→ Job A
Using the text on the Ottawa Senators below, decide whether each statement agrees with it: (i) the Senators have played 22 games since March 1; (ii) the Senators lost to the St. Louis Blues on March 8; (iii) the Senators' goals-against average since March 1 is better than their season average. Answer yes or no for each, quoting the deciding words of the text.
→ Job B
Reproduce the passage of the Ottawa Senators text below between "As Ottawa Senators" and "the nation’s capital.", inclusive, substituting "apprehension" for "trepidation".

→ Text extract

>> BEGIN

As Ottawa Senators captain Brady Tkachuk and the rest of his team prepares for yet another early start to the golf season, it’s fair to ask what their performance this spring might reveal about their start to next season. Their fans are right to look toward the start of the 2022-23 season with trepidation. After all, appalling starts in their last two have relegated them to bottom-dweller status before the snows of November arrived in the nation’s capital.
With nine games remaining in a season in which the Senators have yet again been an easy two points for all but the lowliest of teams, their fans are looking for some comfort. There’s reason for hope, but also concern in what we’ve seen from them since early March.
The Senators Don’t Win Games They Should
Among the many things that should bother Senators’ general manager Pierre Dorion is that his team isn’t beating teams they should. In the 22 games they’ve played since March 1, they’ve come up against bottom-tier to middling teams in 17 of them. Of that number, they’ve lost 10 and won just 7.
What’s vexing for their fans is how they lost convincingly to league punching bags like the Montreal Canadiens and the Arizona Coyotes while putting up respectable efforts against top-tier teams and even managing to register a win against the St. Louis Blues (see 4-1 victory on March 8).
Difficulty winning games they should and notching surprise victories against top teams is the hallmark of bad hockey teams. They often score upset victories against strong teams because they are emotionally charged for those games while their league-leading opponents too often take them lightly or decide to take the night off. Against teams considered their equal, bad hockey clubs struggle to eke out wins since like them, their opponents are as desperate as they are.
Since March 1, the Senators have scored 62 goals and allowed 75 , notching a goals-for (GF) average per game of 2.82, which is just slightly better than their season average of 2.7. As for their goals-against (GA) per game average over that period, they gave up 3.52 per game, slightly worse than their season average of 3.41.

>> END

→ Given information

>> BEGIN

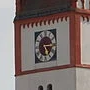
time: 5:15
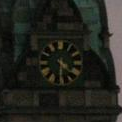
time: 4:30
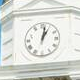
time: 1:02
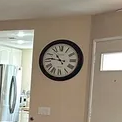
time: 10:46
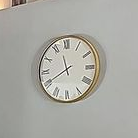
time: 11:40
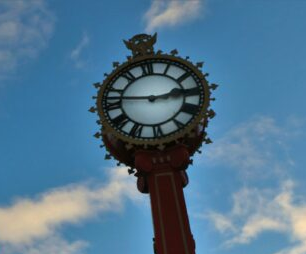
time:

>> END

→ Expected answer A
(i) Yes: "In the 22 games they’ve played since March 1"
(ii) No: "even managing to register a win against the St. Louis Blues (see 4-1 victory on March 8)"
(iii) No: "they gave up 3.52 per game, slightly worse than their season average of 3.41"

→ Expected answer B
As Ottawa Senators captain Brady Tkachuk and the rest of his team prepares for yet another early start to the golf season, it’s fair to ask what their performance this spring might reveal about their start to next season. Their fans are right to look toward the start of the 2022-23 season with apprehension. After all, appalling starts in their last two have relegated them to bottom-dweller status before the snows of November arrived in the nation’s capital.